### Brief
Your answer should be every line below that includes the word "wrist".

### The records
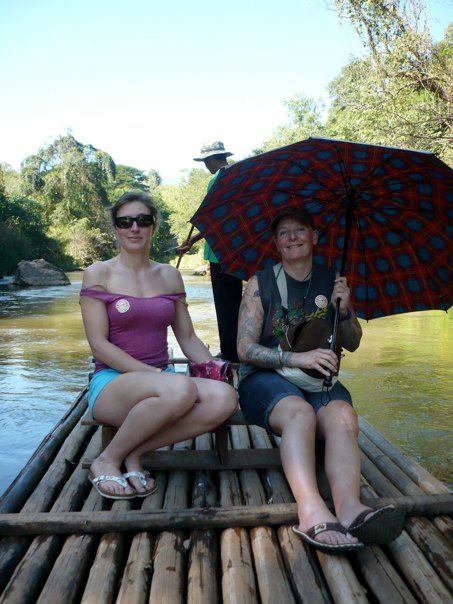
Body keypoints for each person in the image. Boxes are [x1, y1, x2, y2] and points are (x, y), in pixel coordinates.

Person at [237, 208, 403, 551]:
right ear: (276, 243)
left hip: (319, 380)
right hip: (265, 377)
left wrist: (344, 310)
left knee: (343, 416)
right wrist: (296, 357)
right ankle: (311, 511)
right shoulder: (260, 283)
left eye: (300, 230)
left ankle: (350, 508)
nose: (292, 237)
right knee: (300, 413)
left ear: (315, 238)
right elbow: (244, 349)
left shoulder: (335, 280)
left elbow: (353, 342)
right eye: (284, 233)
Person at [80, 191, 238, 499]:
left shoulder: (169, 275)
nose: (134, 228)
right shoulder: (98, 273)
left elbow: (188, 338)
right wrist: (155, 375)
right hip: (113, 382)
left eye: (143, 220)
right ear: (115, 228)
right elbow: (99, 345)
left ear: (154, 225)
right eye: (125, 222)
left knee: (225, 398)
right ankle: (106, 460)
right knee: (178, 388)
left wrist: (214, 369)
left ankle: (132, 451)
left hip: (161, 383)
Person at [177, 141, 242, 362]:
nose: (205, 165)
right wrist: (193, 240)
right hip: (235, 251)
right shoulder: (237, 176)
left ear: (212, 159)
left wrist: (192, 241)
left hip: (219, 254)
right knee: (236, 303)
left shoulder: (218, 179)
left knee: (225, 306)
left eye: (206, 161)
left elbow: (211, 218)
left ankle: (230, 352)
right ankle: (237, 349)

### Answer for the task
left wrist: (344, 310)
right wrist: (296, 357)
right wrist: (155, 375)
left wrist: (214, 369)
right wrist: (193, 240)
left wrist: (192, 241)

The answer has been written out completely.